Data provided >>
.....

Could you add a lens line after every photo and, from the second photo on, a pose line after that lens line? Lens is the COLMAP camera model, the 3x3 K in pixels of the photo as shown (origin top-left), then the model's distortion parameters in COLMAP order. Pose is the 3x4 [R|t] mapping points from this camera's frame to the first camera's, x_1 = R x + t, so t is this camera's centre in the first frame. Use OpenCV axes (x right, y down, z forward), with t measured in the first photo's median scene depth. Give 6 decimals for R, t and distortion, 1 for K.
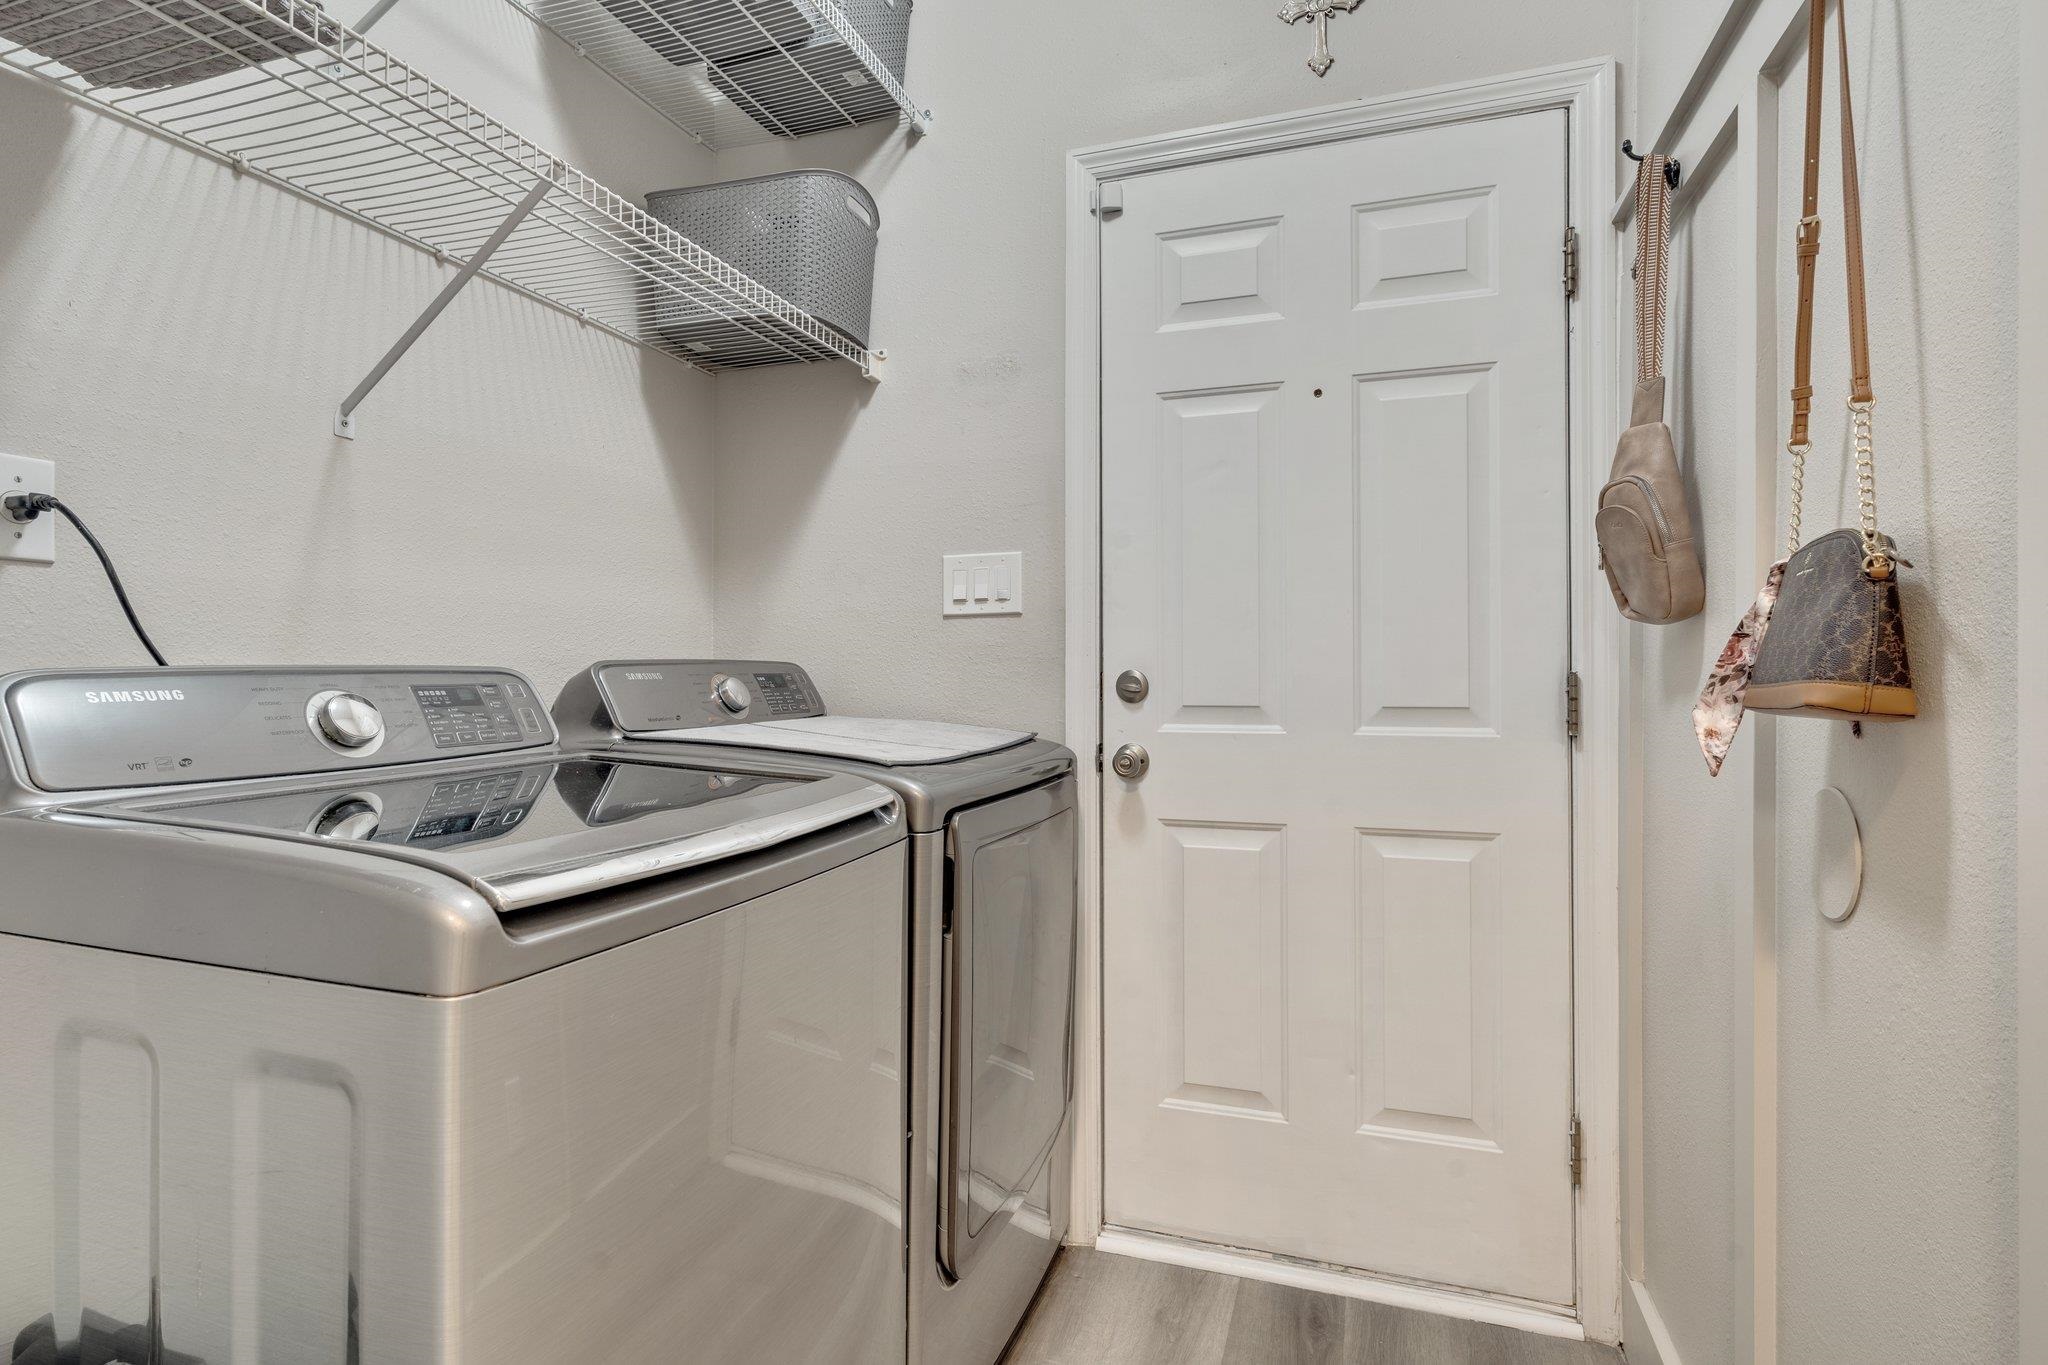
lens RADIAL K [[1040.1, 0, 1021.4], [0, 1040.1, 672.7], [0, 0, 1]] dist [0.000142, -0.000182]
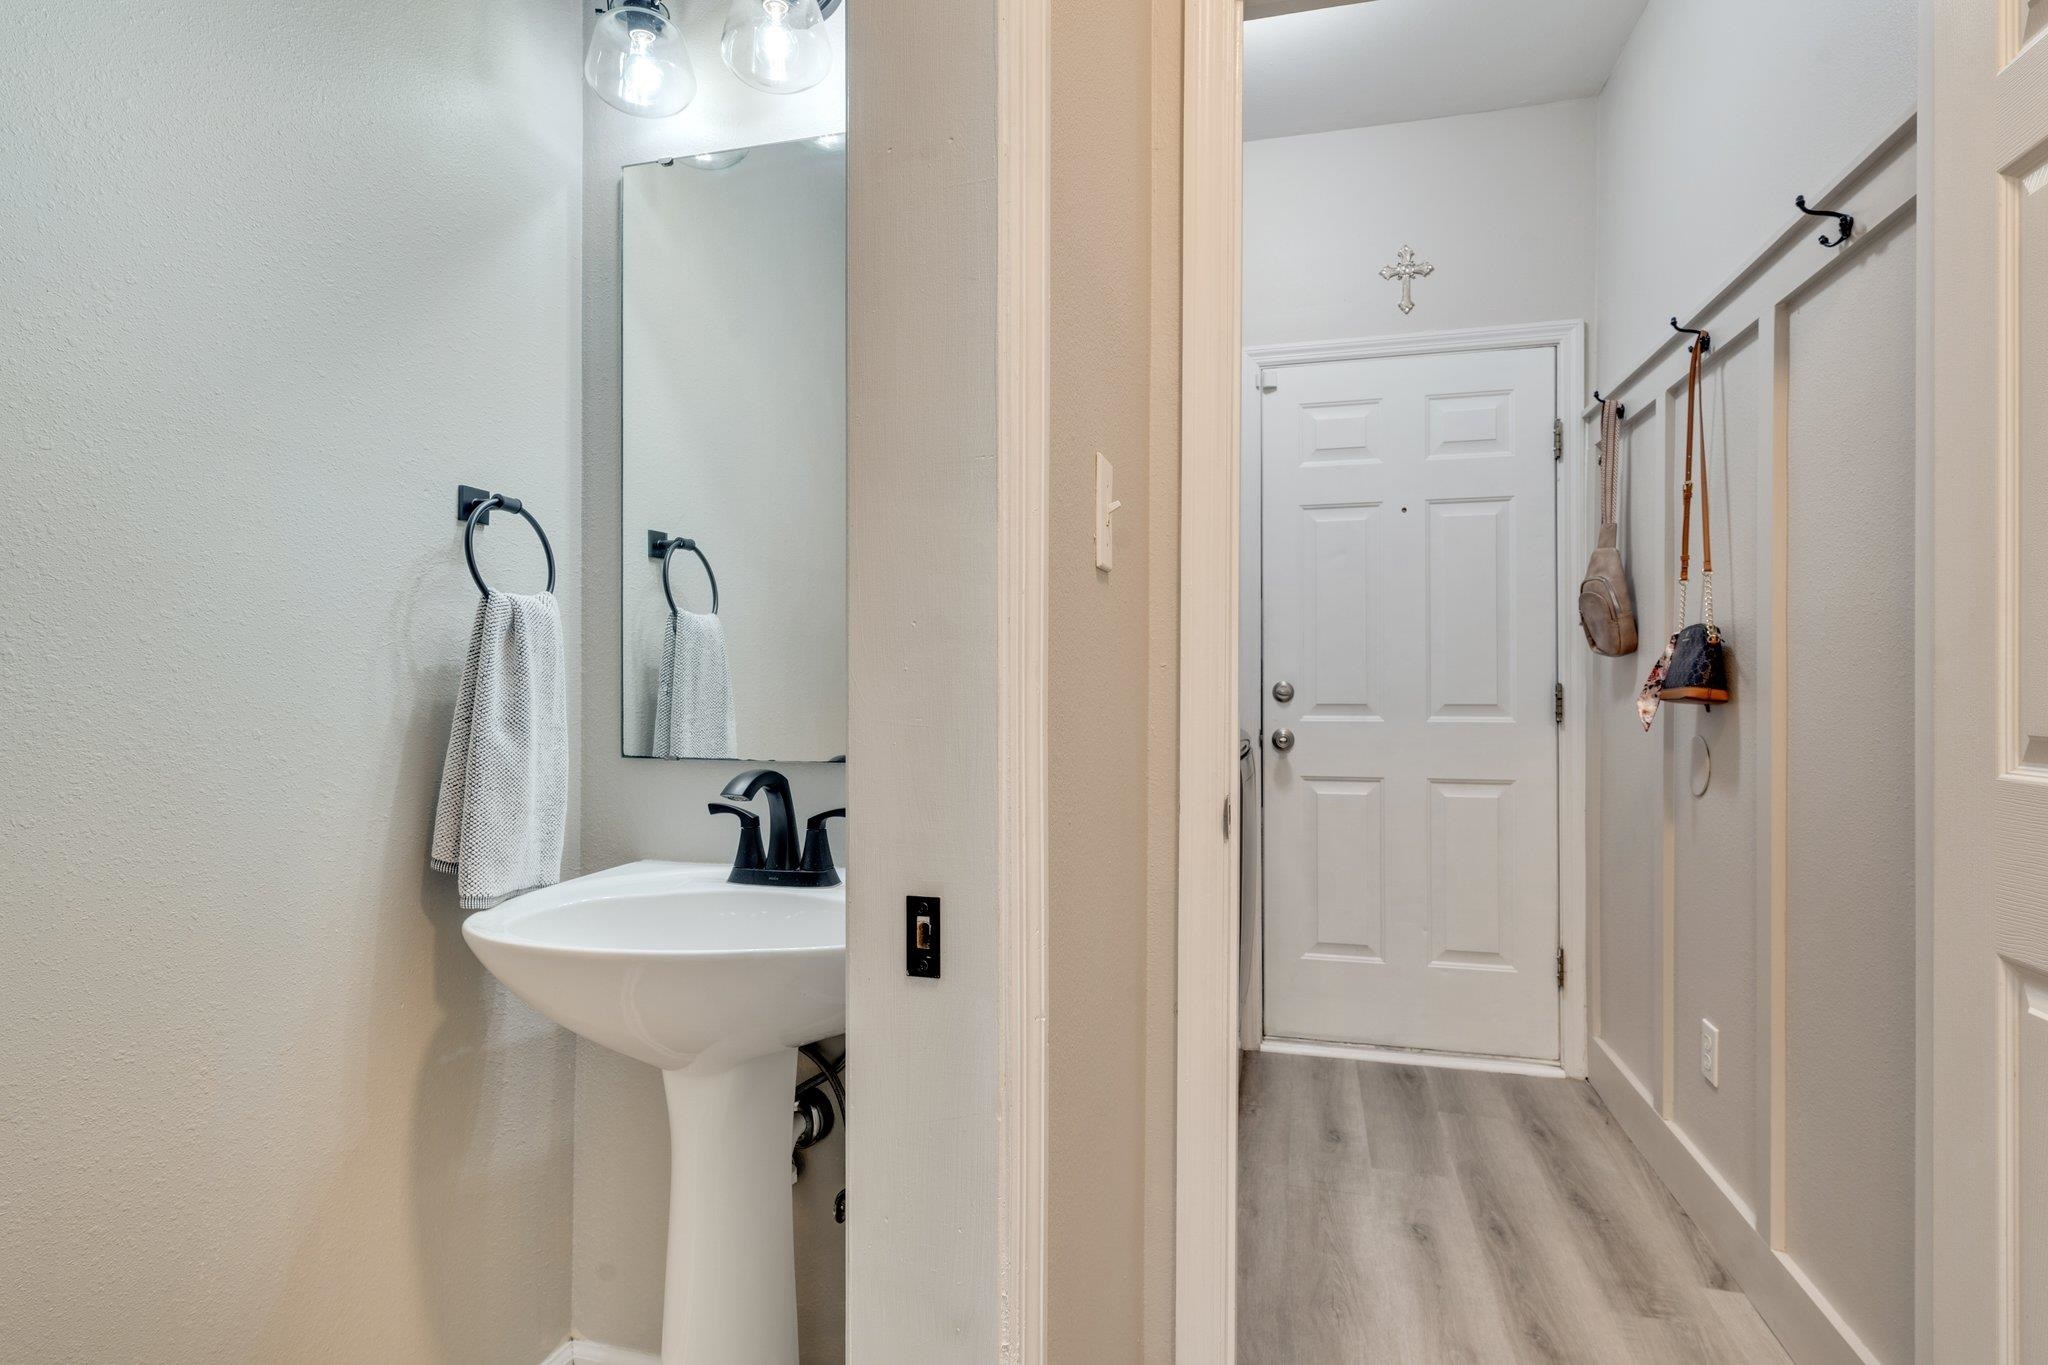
lens RADIAL K [[1051.0, 0, 1024.0], [0, 1051.0, 682.5], [0, 0, 1]] dist [-0.000650, -0.000058]
pose [[0.997325, 0.000848, 0.073083, -0.499559], [-0.000846, 1.000000, -0.000069, -0.000732], [-0.073083, 0.000007, 0.997326, -0.690157]]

.....

The task >> Reproduce all of the material above word for word, leaving out the pictures.

Reply >>
Could you add a lens line after every photo and, from the second photo on, a pose line after that lens line? Lens is the COLMAP camera model, the 3x3 K in pixels of the photo as shown (origin top-left), then the model's distortion parameters in COLMAP order. Pose is the 3x4 [R|t] mapping points from this camera's frame to the first camera's, x_1 = R x + t, so t is this camera's centre in the first frame. Use OpenCV axes (x right, y down, z forward), with t measured in the first photo's median scene depth. Give 6 decimals for R, t and distortion, 1 for K.
lens RADIAL K [[1040.1, 0, 1021.4], [0, 1040.1, 672.7], [0, 0, 1]] dist [0.000142, -0.000182]
lens RADIAL K [[1051.0, 0, 1024.0], [0, 1051.0, 682.5], [0, 0, 1]] dist [-0.000650, -0.000058]
pose [[0.997325, 0.000848, 0.073083, -0.499559], [-0.000846, 1.000000, -0.000069, -0.000732], [-0.073083, 0.000007, 0.997326, -0.690157]]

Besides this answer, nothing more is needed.